▶ **KETENTUAN TUGAS**
Ubah baris-baris pada semua entri di bawah menjadi daftar bernomor, dan lewati baris yang kosong.

▶ **DAFTAR ENTRI**
--------

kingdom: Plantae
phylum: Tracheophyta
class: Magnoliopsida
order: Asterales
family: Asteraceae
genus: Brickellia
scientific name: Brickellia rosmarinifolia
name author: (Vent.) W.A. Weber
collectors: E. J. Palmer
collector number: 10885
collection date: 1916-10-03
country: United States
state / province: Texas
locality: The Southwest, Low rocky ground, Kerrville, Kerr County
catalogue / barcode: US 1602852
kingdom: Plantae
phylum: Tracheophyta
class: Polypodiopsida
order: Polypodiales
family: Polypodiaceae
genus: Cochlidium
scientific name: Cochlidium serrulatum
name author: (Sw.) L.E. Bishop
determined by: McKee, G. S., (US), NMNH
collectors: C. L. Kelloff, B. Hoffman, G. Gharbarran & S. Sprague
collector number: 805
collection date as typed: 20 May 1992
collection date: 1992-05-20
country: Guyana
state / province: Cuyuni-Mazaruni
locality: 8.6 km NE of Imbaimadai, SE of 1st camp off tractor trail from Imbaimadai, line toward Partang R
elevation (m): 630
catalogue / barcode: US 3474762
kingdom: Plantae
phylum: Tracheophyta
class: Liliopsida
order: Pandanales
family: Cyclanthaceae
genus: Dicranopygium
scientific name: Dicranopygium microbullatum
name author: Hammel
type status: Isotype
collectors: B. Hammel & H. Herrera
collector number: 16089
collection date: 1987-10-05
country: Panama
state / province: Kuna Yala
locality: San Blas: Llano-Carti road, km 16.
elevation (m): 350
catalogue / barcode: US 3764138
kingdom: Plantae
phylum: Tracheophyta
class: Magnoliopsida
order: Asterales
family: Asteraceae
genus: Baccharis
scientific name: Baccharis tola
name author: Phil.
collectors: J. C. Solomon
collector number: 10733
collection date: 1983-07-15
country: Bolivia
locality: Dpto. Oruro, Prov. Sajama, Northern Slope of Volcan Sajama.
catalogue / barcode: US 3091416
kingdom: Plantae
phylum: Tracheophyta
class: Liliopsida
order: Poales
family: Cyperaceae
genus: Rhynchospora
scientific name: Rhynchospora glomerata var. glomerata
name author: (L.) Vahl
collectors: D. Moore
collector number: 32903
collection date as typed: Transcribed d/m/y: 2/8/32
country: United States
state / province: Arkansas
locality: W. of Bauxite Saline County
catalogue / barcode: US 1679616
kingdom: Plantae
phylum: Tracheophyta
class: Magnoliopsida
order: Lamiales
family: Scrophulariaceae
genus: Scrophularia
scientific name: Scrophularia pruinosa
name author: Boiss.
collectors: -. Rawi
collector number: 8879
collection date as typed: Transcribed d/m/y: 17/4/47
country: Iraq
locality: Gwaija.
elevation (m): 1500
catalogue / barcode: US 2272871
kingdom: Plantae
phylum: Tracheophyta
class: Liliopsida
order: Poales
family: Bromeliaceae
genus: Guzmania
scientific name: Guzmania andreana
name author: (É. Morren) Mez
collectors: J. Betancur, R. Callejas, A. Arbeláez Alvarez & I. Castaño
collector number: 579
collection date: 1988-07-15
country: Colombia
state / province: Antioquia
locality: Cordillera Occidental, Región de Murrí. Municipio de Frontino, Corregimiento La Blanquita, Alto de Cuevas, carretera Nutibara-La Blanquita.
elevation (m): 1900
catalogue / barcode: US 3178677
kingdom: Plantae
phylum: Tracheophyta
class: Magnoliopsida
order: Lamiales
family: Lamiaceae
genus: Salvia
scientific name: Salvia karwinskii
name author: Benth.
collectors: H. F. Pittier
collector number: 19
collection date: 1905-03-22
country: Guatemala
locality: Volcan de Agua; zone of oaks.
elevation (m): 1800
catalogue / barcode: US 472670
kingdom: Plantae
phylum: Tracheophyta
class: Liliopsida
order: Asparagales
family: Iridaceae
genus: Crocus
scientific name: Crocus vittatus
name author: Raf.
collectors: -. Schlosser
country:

--------

▶ **PENYELESAIAN LATIHAN**
1. kingdom: Plantae
2. phylum: Tracheophyta
3. class: Magnoliopsida
4. order: Asterales
5. family: Asteraceae
6. genus: Brickellia
7. scientific name: Brickellia rosmarinifolia
8. name author: (Vent.) W.A. Weber
9. collectors: E. J. Palmer
10. collector number: 10885
11. collection date: 1916-10-03
12. country: United States
13. state / province: Texas
14. locality: The Southwest, Low rocky ground, Kerrville, Kerr County
15. catalogue / barcode: US 1602852
16. kingdom: Plantae
17. phylum: Tracheophyta
18. class: Polypodiopsida
19. order: Polypodiales
20. family: Polypodiaceae
21. genus: Cochlidium
22. scientific name: Cochlidium serrulatum
23. name author: (Sw.) L.E. Bishop
24. determined by: McKee, G. S., (US), NMNH
25. collectors: C. L. Kelloff, B. Hoffman, G. Gharbarran & S. Sprague
26. collector number: 805
27. collection date as typed: 20 May 1992
28. collection date: 1992-05-20
29. country: Guyana
30. state / province: Cuyuni-Mazaruni
31. locality: 8.6 km NE of Imbaimadai, SE of 1st camp off tractor trail from Imbaimadai, line toward Partang R
32. elevation (m): 630
33. catalogue / barcode: US 3474762
34. kingdom: Plantae
35. phylum: Tracheophyta
36. class: Liliopsida
37. order: Pandanales
38. family: Cyclanthaceae
39. genus: Dicranopygium
40. scientific name: Dicranopygium microbullatum
41. name author: Hammel
42. type status: Isotype
43. collectors: B. Hammel & H. Herrera
44. collector number: 16089
45. collection date: 1987-10-05
46. country: Panama
47. state / province: Kuna Yala
48. locality: San Blas: Llano-Carti road, km 16.
49. elevation (m): 350
50. catalogue / barcode: US 3764138
51. kingdom: Plantae
52. phylum: Tracheophyta
53. class: Magnoliopsida
54. order: Asterales
55. family: Asteraceae
56. genus: Baccharis
57. scientific name: Baccharis tola
58. name author: Phil.
59. collectors: J. C. Solomon
60. collector number: 10733
61. collection date: 1983-07-15
62. country: Bolivia
63. locality: Dpto. Oruro, Prov. Sajama, Northern Slope of Volcan Sajama.
64. catalogue / barcode: US 3091416
65. kingdom: Plantae
66. phylum: Tracheophyta
67. class: Liliopsida
68. order: Poales
69. family: Cyperaceae
70. genus: Rhynchospora
71. scientific name: Rhynchospora glomerata var. glomerata
72. name author: (L.) Vahl
73. collectors: D. Moore
74. collector number: 32903
75. collection date as typed: Transcribed d/m/y: 2/8/32
76. country: United States
77. state / province: Arkansas
78. locality: W. of Bauxite Saline County
79. catalogue / barcode: US 1679616
80. kingdom: Plantae
81. phylum: Tracheophyta
82. class: Magnoliopsida
83. order: Lamiales
84. family: Scrophulariaceae
85. genus: Scrophularia
86. scientific name: Scrophularia pruinosa
87. name author: Boiss.
88. collectors: -. Rawi
89. collector number: 8879
90. collection date as typed: Transcribed d/m/y: 17/4/47
91. country: Iraq
92. locality: Gwaija.
93. elevation (m): 1500
94. catalogue / barcode: US 2272871
95. kingdom: Plantae
96. phylum: Tracheophyta
97. class: Liliopsida
98. order: Poales
99. family: Bromeliaceae
100. genus: Guzmania
101. scientific name: Guzmania andreana
102. name author: (É. Morren) Mez
103. collectors: J. Betancur, R. Callejas, A. Arbeláez Alvarez & I. Castaño
104. collector number: 579
105. collection date: 1988-07-15
106. country: Colombia
107. state / province: Antioquia
108. locality: Cordillera Occidental, Región de Murrí. Municipio de Frontino, Corregimiento La Blanquita, Alto de Cuevas, carretera Nutibara-La Blanquita.
109. elevation (m): 1900
110. catalogue / barcode: US 3178677
111. kingdom: Plantae
112. phylum: Tracheophyta
113. class: Magnoliopsida
114. order: Lamiales
115. family: Lamiaceae
116. genus: Salvia
117. scientific name: Salvia karwinskii
118. name author: Benth.
119. collectors: H. F. Pittier
120. collector number: 19
121. collection date: 1905-03-22
122. country: Guatemala
123. locality: Volcan de Agua; zone of oaks.
124. elevation (m): 1800
125. catalogue / barcode: US 472670
126. kingdom: Plantae
127. phylum: Tracheophyta
128. class: Liliopsida
129. order: Asparagales
130. family: Iridaceae
131. genus: Crocus
132. scientific name: Crocus vittatus
133. name author: Raf.
134. collectors: -. Schlosser
135. country:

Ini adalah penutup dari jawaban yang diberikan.